Flowering                     : June-September

Fruiting                        : September-October

History                        :

Parts                          : Leaves bark and root

Status                        : Low risk.

Phytochemistry          : Cycleanine, (-) bebeerune, hayatidin, hayatin and (+) quercitol from leaves.

Agrocultivation          : It can be propagated from root cuttings, planted at the beginning of monsoon.



In Ayurveda "Pathadi Churna" and other associated digestive problems and "Pathadi Taila" is used as a nasal drop in cold and stuff nose.



The extracts of whole plant are given in diarrhoea, dysentery, indigestion and urinary disorders. The root is used as antidote and leaves are applied on wounds and also in stomach pain.

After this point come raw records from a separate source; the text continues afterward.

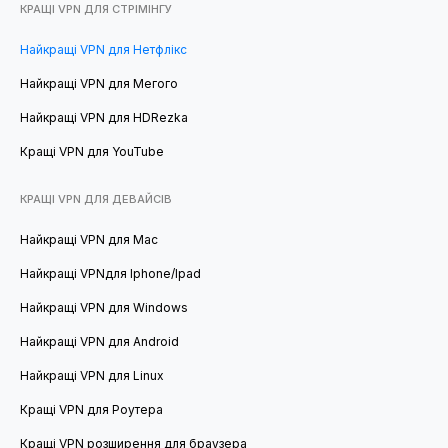
КРАЩІ VPN ДЛЯ СТРІМІНГУ
Найкращі VPN для Нетфлікс
Найкращі VPN для Мегого
Найкращі VPN для HDRezka
Кращі VPN для YouTube
КРАЩІ VPN ДЛЯ ДЕВАЙСІВ
Найкращі VPN для Mac
Найкращі VPNдля Iphone/Ipad
Найкращі VPN для Windows
Найкращі VPN для Android
Найкращі VPN для Linux
Кращі VPN для Роутера
Кращі VPN розширення для браузера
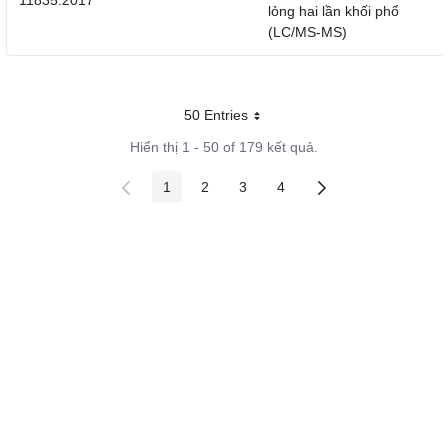
11835:2017
lỏng hai lần khối phổ
(LC/MS-MS)
50 Entries
Mỗi trang
Hiển thị 1 - 50 of 179 kết quả.
1
2
3
4
Các trang trên cổng
Các trang trên cổng
Các trang trên cổng
Các trang trên cổng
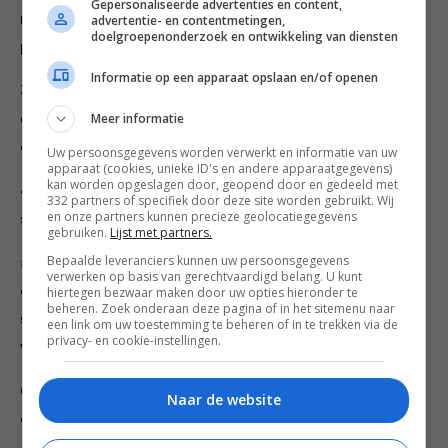
Gepersonaliseerde advertenties en content,
minuten de bleekselderij en prei toe, samen met de
advertentie- en contentmetingen,
doelgroepenonderzoek en ontwikkeling van diensten
pancetta en laat dit nog een paar minuten meebakken.
Informatie op een apparaat opslaan en/of openen
3. Was de flespompoen en verwijder de zaden en
Meer informatie
draderige binnenkant. Snijd de rest in blokjes (inclusief
de schil) en doe dit ook in de pan.
Uw persoonsgegevens worden verwerkt en informatie van uw
apparaat (cookies, unieke ID's en andere apparaatgegevens)
kan worden opgeslagen door, geopend door en gedeeld met
4. Giet de cannellinibonen af en doet die in de pan
332 partners of specifiek door deze site worden gebruikt. Wij
en onze partners kunnen precieze geolocatiegegevens
samen met de tomatenblokjes en kippenbouillon.
gebruiken.
Lijst met partners.
Bepaalde leveranciers kunnen uw persoonsgegevens
5. Schil de zoete aardappel en snijd deze in stukken,
verwerken op basis van gerechtvaardigd belang. U kunt
evenals de courgette, en doe dit bij de rest van de
hiertegen bezwaar maken door uw opties hieronder te
beheren. Zoek onderaan deze pagina of in het sitemenu naar
soep. Laat dit vervolgens 30 minuten op een laag
een link om uw toestemming te beheren of in te trekken via de
privacy- en cookie-instellingen.
vuurtje pruttelen.
6. Doe dan de fijngesneden cavolo nero erbij en kook
Naar de website
dit ook nog 10 minuutjes mee.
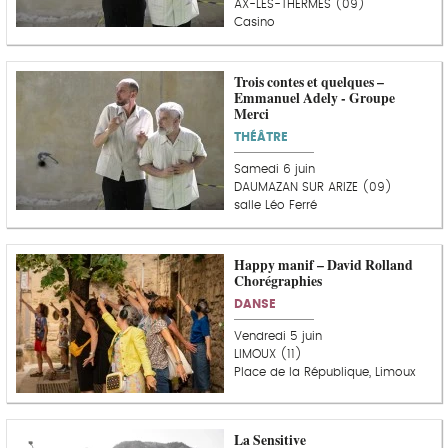
AX-LES-THERMES (09)
Casino
Trois contes et quelques –
Emmanuel Adely - Groupe
Merci
THÉÂTRE
Samedi 6 juin
DAUMAZAN SUR ARIZE (09)
salle Léo Ferré
Happy manif – David Rolland
Chorégraphies
DANSE
Vendredi 5 juin
LIMOUX (11)
Place de la République, Limoux
La Sensitive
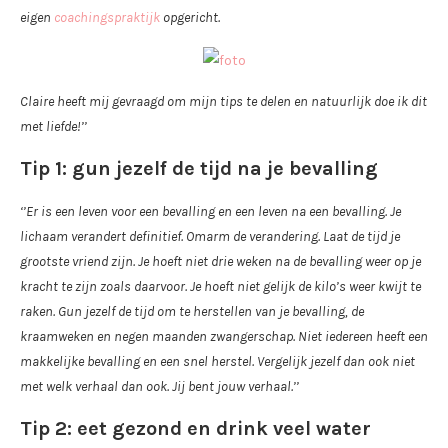
eigen
coachingspraktijk
opgericht.
Claire heeft mij gevraagd om mijn tips te delen en natuurlijk doe ik dit
met liefde!’’
Tip 1: gun jezelf de tijd na je bevalling
‘’Er is een leven voor een bevalling en een leven na een bevalling. Je
lichaam verandert definitief. Omarm de verandering. Laat de tijd je
grootste vriend zijn. Je hoeft niet drie weken na de bevalling weer op je
kracht te zijn zoals daarvoor. Je hoeft niet gelijk de kilo’s weer kwijt te
raken. Gun jezelf de tijd om te herstellen van je bevalling, de
kraamweken en negen maanden zwangerschap. Niet iedereen heeft een
makkelijke bevalling en een snel herstel. Vergelijk jezelf dan ook niet
met welk verhaal dan ook. Jij bent jouw verhaal.’’
Tip 2: eet gezond en drink veel water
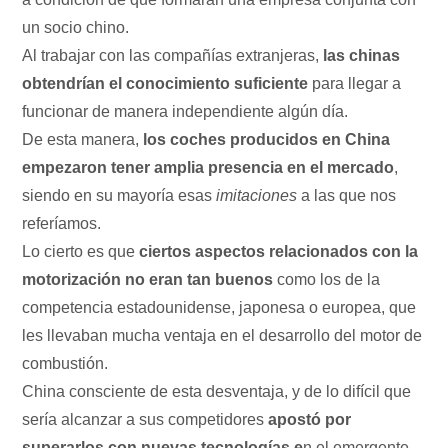
un socio chino.
Al trabajar con las compañías extranjeras,
las chinas
obtendrían el conocimiento suficiente
para llegar a
funcionar de manera independiente algún día.
De esta manera,
los coches producidos en China
empezaron tener amplia presencia en el mercado
,
siendo en su mayoría esas
imitaciones
a las que nos
referíamos.
Lo cierto es que
ciertos aspectos relacionados con la
motorización no eran tan buenos
como los de la
competencia estadounidense, japonesa o europea, que
les llevaban mucha ventaja en el desarrollo del motor de
combustión.
China consciente de esta desventaja, y de lo difícil que
sería alcanzar a sus competidores
apostó por
superarlos con nuevas tecnologías e
n el emergente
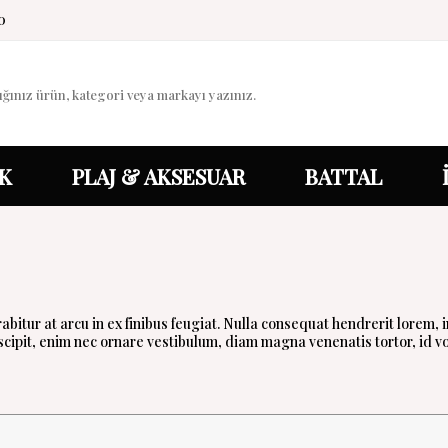
0
K
PLAJ & AKSESUAR
BATTAL
urabitur at arcu in ex finibus feugiat. Nulla consequat hendrerit lore
ipit, enim nec ornare vestibulum, diam magna venenatis tortor, id vo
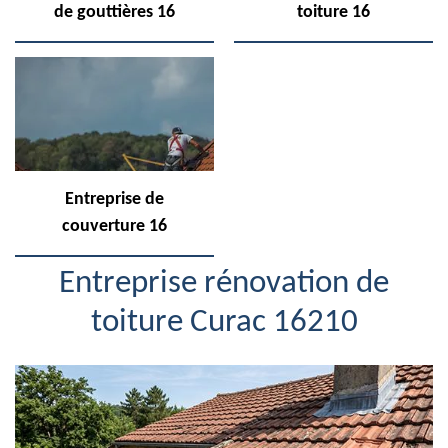
de gouttières 16
toiture 16
Entreprise de
couverture 16
Entreprise rénovation de
toiture Curac 16210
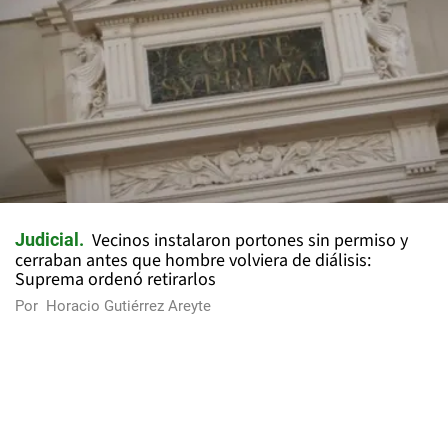
Vecinos instalaron portones sin permiso y
Judicial
cerraban antes que hombre volviera de diálisis:
Suprema ordenó retirarlos
Por
Horacio Gutiérrez Areyte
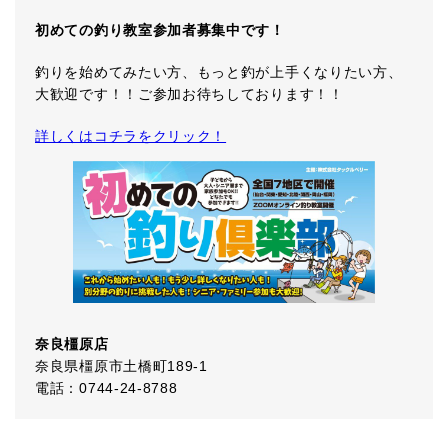
初めての釣り教室参加者募集中です！
釣りを始めてみたい方、もっと釣が上手くなりたい方、
大歓迎です！！ご参加お待ちしております！！
詳しくはコチラをクリック！
奈良橿原店
奈良県橿原市土橋町189-1
電話：0744-24-8788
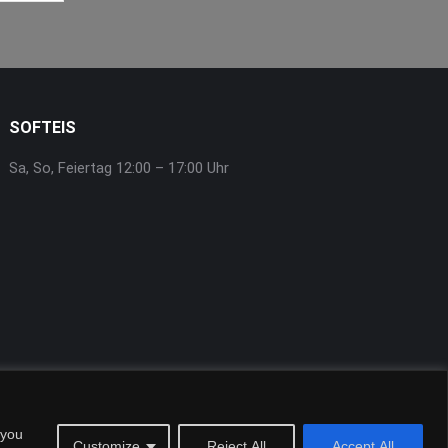
SOFTEIS
Sa, So, Feiertag 12:00 – 17:00 Uhr
 you
Impressum
Datenschutzerklärung
Kontakt
Customize
Reject All
Accept All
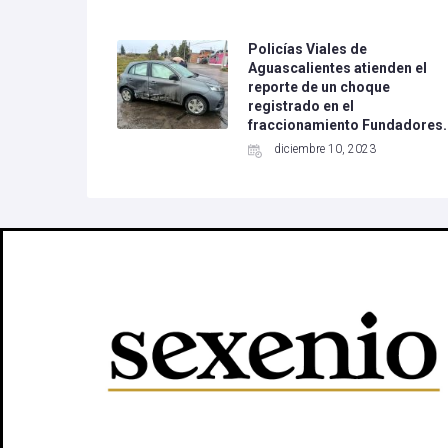
Policías Viales de
Aguascalientes atienden el
reporte de un choque
registrado en el
fraccionamiento Fundadores.
diciembre 10, 2023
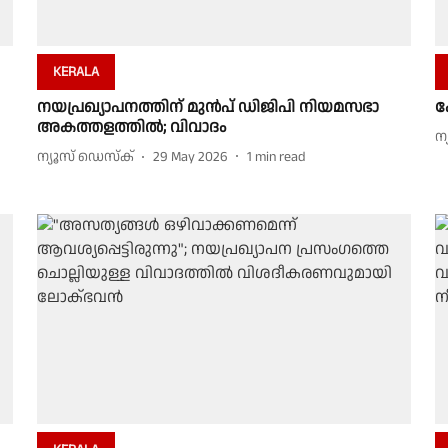
KERALA
നയപ്രഖ്യാപനത്തിന് മുൻപ് ഡിജിപി നിയമസഭാ
ക
അകത്തളത്തിൽ; വിവാദം
ന
ന്യൂസ് ഡെസ്ക്
29 May 2026
1
min read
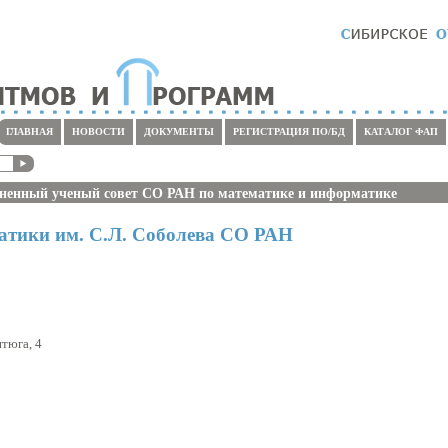
ГЛАВНАЯ
НОВОСТИ
ДОКУМЕНТЫ
РЕГИСТРАЦИЯ ПО/БД
КАТАЛОГ ФАП
ненный ученый совет СО РАН по математике и информатике
атики им. С.Л. Соболева СО РАН
:
птюга, 4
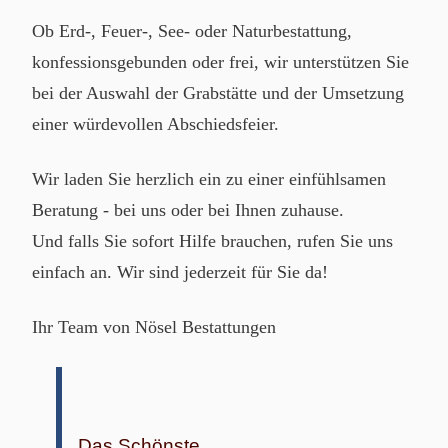
Ob Erd-, Feuer-, See- oder Naturbestattung,
konfessionsgebunden oder frei, wir unterstützen Sie
bei der Auswahl der Grabstätte und der Umsetzung
einer würdevollen Abschiedsfeier.
Wir laden Sie herzlich ein zu einer einfühlsamen
Beratung - bei uns oder bei Ihnen zuhause.
Und falls Sie sofort Hilfe brauchen, rufen Sie uns
einfach an. Wir sind jederzeit für Sie da!
Ihr Team von Nösel Bestattungen
Das Schönste,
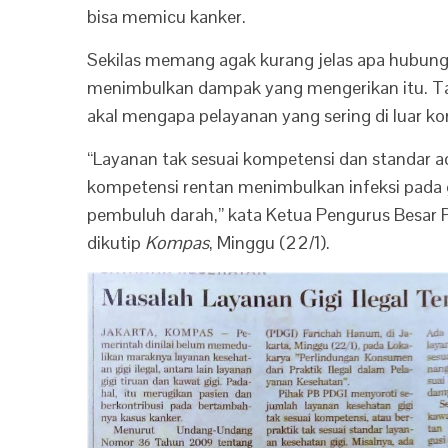
bisa memicu kanker.
Sekilas memang agak kurang jelas apa hubunga
menimbulkan dampak yang mengerikan itu. Tap
akal mengapa pelayanan yang sering di luar kom
“Layanan tak sesuai kompetensi dan standar
kompetensi rentan menimbulkan infeksi pada g
pembuluh darah,” kata Ketua Pengurus Besar 
dikutip
Kompas
, Minggu (22/1).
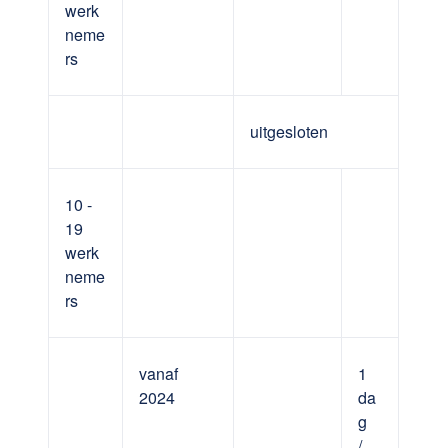
werk
neme
rs
uitgesloten
10 -
19
werk
neme
rs
vanaf
1
2024
da
g
/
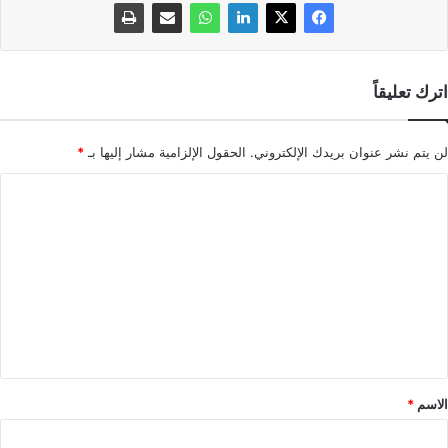
اترك تعليقاً
لن يتم نشر عنوان بريدك الإلكتروني.
الحقول الإلزامية مشار إليها بـ
*
ا
ل
ت
ع
ل
ي
ق
*
الاسم
*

The roots possess astringent, mild tonic, diuretic, stomachic, antilithic, analgesic, anti- pyretic and emmenagogue properties. They are frequently prescribed for treating cough, dyspepsia, diarrhoea, dysentery, piles, dropsy, uro- genital troubles such as prolapsus uteri, cystitis, hemorrhage and mennorrhagia and circular nephritis. The root paste is applied to scabies and eruptions on the body of babies. The roots and leaves extract are used during the stomach trouble or ache.

Note: The villagers use whole stem as a local rope.



1. Anonymous (1961). The Wealth of India (Vol. 3). Publications and Information Directorate, CSIR. New Delhi, 591- 593.

2. Bhujel, R.B. (1996). Studies on the Dicotyledonous Flora of Darjeeling District. Unpublished PhD Thesis University of North Bengal, 72.

3. Chatterjee, Asima, Satyesh Chandra Pakrashi. The Treatise on Indian Medicinal Plants. Publications and Information Directorate, New Delhi 132- 133.

4. Kirtikar, K.R., B.D Basu (1993). Indian Medicinal Plants. Bishen Singh Mahendra Pal Singh, Dehradun, 95- 98.

5. Progress Report of the Project "Studies on Medicinal Plants of Sikkim" (1998- 2001). State Council of Science and Technology for Sikkim.

6. Thakur, R.S., H.S. Puri and Akhtar Hussain (1989). Major Medicinal Plants of India. Central Institute of Medicinal and Aromatic Plants, Lucknow, 185- 187.